A photo of a person holding a USB security token device used for storing cryptographic keys, with a laptop displaying a public key fingerprint on the screen.

Combining Passwords and Public Keys

Hybrid systems leverage both passwords and public keys for enhanced security:

  • Two-Factor Authentication (2FA): Requires something you know (password) and something you have (private key or hardware token).
  • Password-Protected Private Keys: Private keys are encrypted with a password to prevent unauthorized use.
  • Fallback Authentication: Passwords can serve as backup if private keys are lost.

Identity Systems in Local Networks

User Accounts and Access Control

Local networks require identity systems to control access to resources:

  • Usernames: Unique identifiers for each user.
  • Authentication: Passwords or public key-based login.
  • Authorization: Permissions assigned based on roles or groups.

Directory Services

Lightweight directory services can store user identities and credentials:

  • LDAP (Lightweight Directory Access Protocol): Standard protocol for accessing directory services.
  • Flat files: Simple text files with user data for small networks.

Identity Federation

Multiple settlements or groups can share identity information through federation:

  • Trust agreements: Define how identities are recognized across networks.
  • Cross-signing keys: Users can authenticate across domains.

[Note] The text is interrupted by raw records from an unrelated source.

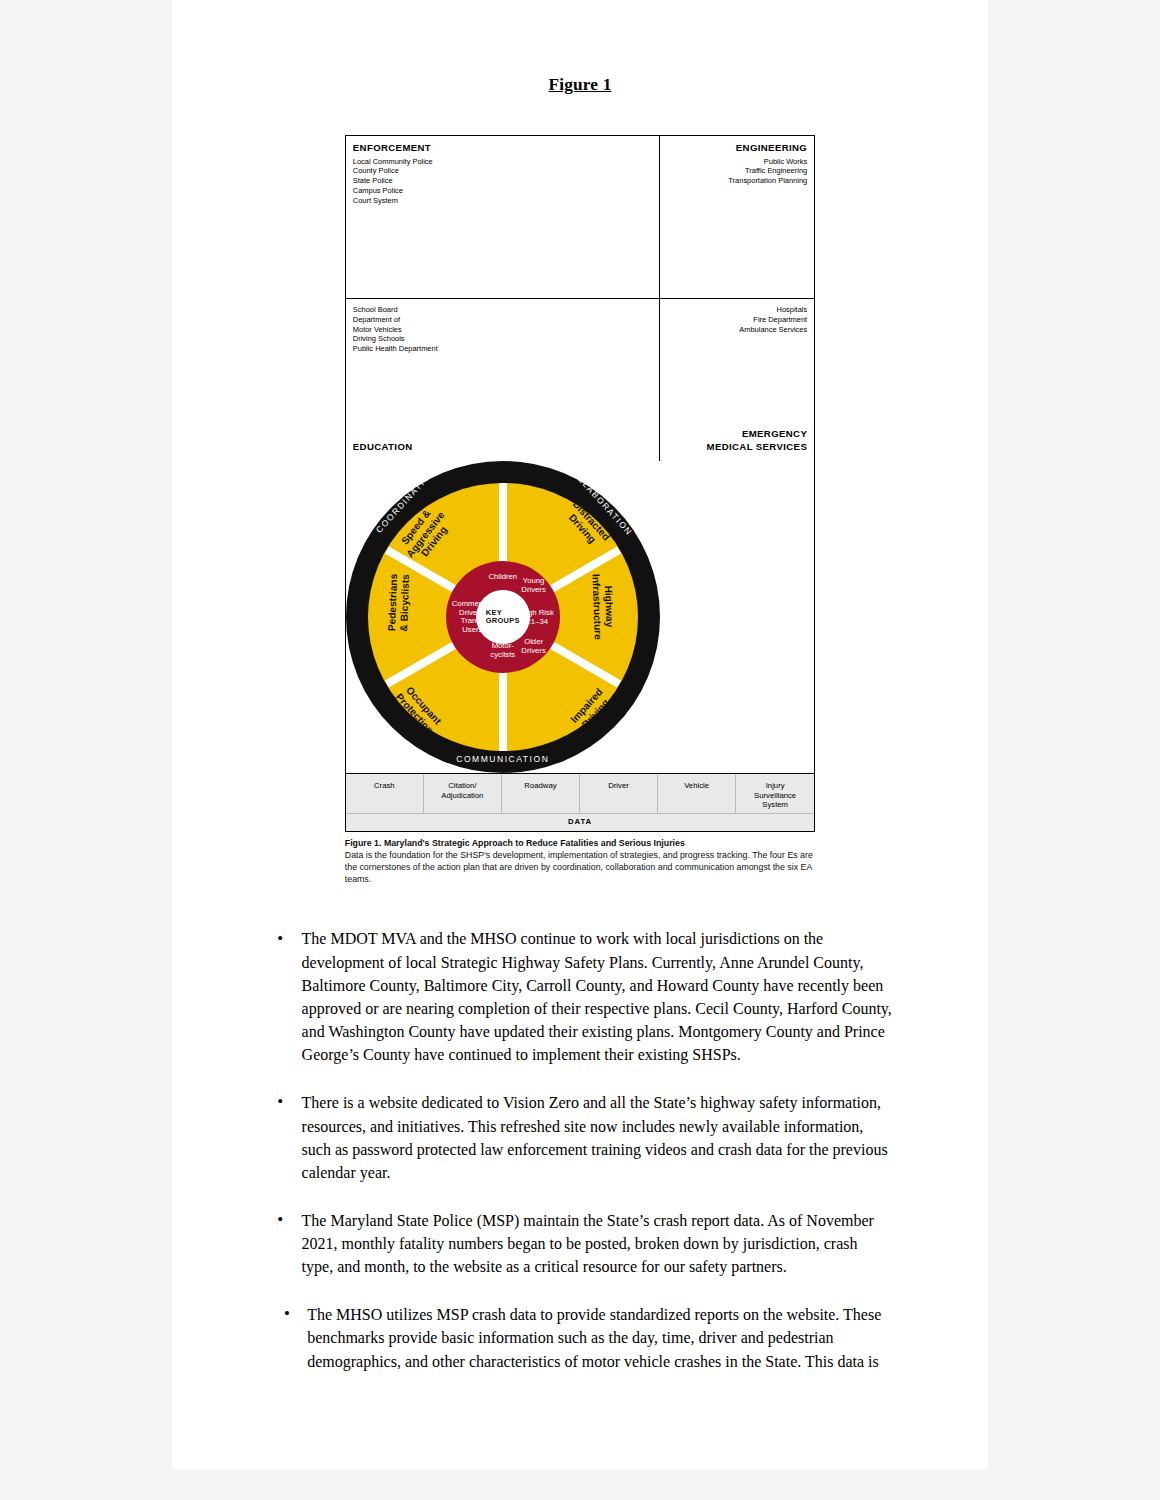Figure 1
ENFORCEMENT
Local Community Police
County Police
State Police
Campus Police
Court System
ENGINEERING
Public Works
Traffic Engineering
Transportation Planning
School Board
Department of
Motor Vehicles
Driving Schools
Public Health Department
EDUCATION
Hospitals
Fire Department
Ambulance Services
EMERGENCY
MEDICAL SERVICES
COORDINATION COLLABORATION COMMUNICATION
Speed &
Aggressive
Driving
Distracted
Driving
Highway
Infrastructure
Impaired
Driving
Occupant
Protection
Pedestrians
& Bicyclists
Children
Young
Drivers
High Risk
21–34
Older
Drivers
Motor-
cyclists
Commercial
Drivers/
Transit
Users
KEY
GROUPS
Crash
Citation/
Adjudication
Roadway
Driver
Vehicle
Injury
Surveillance
System
DATA
Figure 1. Maryland's Strategic Approach to Reduce Fatalities and Serious Injuries
Data is the foundation for the SHSP's development, implementation of strategies, and progress tracking. The four Es are the cornerstones of the action plan that are driven by coordination, collaboration and communication amongst the six EA teams.
The MDOT MVA and the MHSO continue to work with local jurisdictions on the development of local Strategic Highway Safety Plans. Currently, Anne Arundel County, Baltimore County, Baltimore City, Carroll County, and Howard County have recently been approved or are nearing completion of their respective plans. Cecil County, Harford County, and Washington County have updated their existing plans. Montgomery County and Prince George’s County have continued to implement their existing SHSPs.
There is a website dedicated to Vision Zero and all the State’s highway safety information, resources, and initiatives. This refreshed site now includes newly available information, such as password protected law enforcement training videos and crash data for the previous calendar year.
The Maryland State Police (MSP) maintain the State’s crash report data. As of November 2021, monthly fatality numbers began to be posted, broken down by jurisdiction, crash type, and month, to the website as a critical resource for our safety partners.
The MHSO utilizes MSP crash data to provide standardized reports on the website. These benchmarks provide basic information such as the day, time, driver and pedestrian demographics, and other characteristics of motor vehicle crashes in the State. This data is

A illustration of a network diagram showing multiple nodes connected with lines, each node representing a user identity with a lock symbol, illustrating a decentralized identity system.

Threats and Countermeasures

Common Threats

  • Password guessing and brute force attacks
  • Phishing and social engineering
  • Key theft or loss
  • Man-in-the-middle attacks
  • Replay attacks

Mitigation Strategies

  • Strong password policies and account lockouts
  • User education on phishing
  • Secure key storage and backups
  • Use of encrypted communication channels
  • Implementing nonce or timestamp in authentication protocols

Practical Implementation Steps

  1. Establish unique usernames for all users.
  2. Enforce strong password creation and storage policies.
  3. Generate public/private key pairs for users and devices.
  4. Create a local web of trust or simple CA for key verification.
  5. Deploy authentication services supporting both passwords and keys.
  6. Educate users on secure credential handling and threat awareness.
  7. Regularly audit and update identity and credential systems.

Summary

Identity and credential systems form the backbone of secure digital interactions in early digital civilization. Passwords provide a simple, accessible authentication method but require careful management to maintain security. Public key cryptography offers powerful tools for authentication, encryption, and digital signatures, enabling trust without pre-shared secrets. Combining these methods and implementing robust identity management practices ensures secure communication, protects sensitive data, and fosters trust within and between communities.

For further foundational knowledge on networked computers and local ISP-like services that utilize these identity systems, see the sections Networked computers and Local ISP-like services.

A photo of a community meeting where several people are discussing and exchanging printed public key fingerprints and passwords written on paper, illustrating trust-building in identity systems.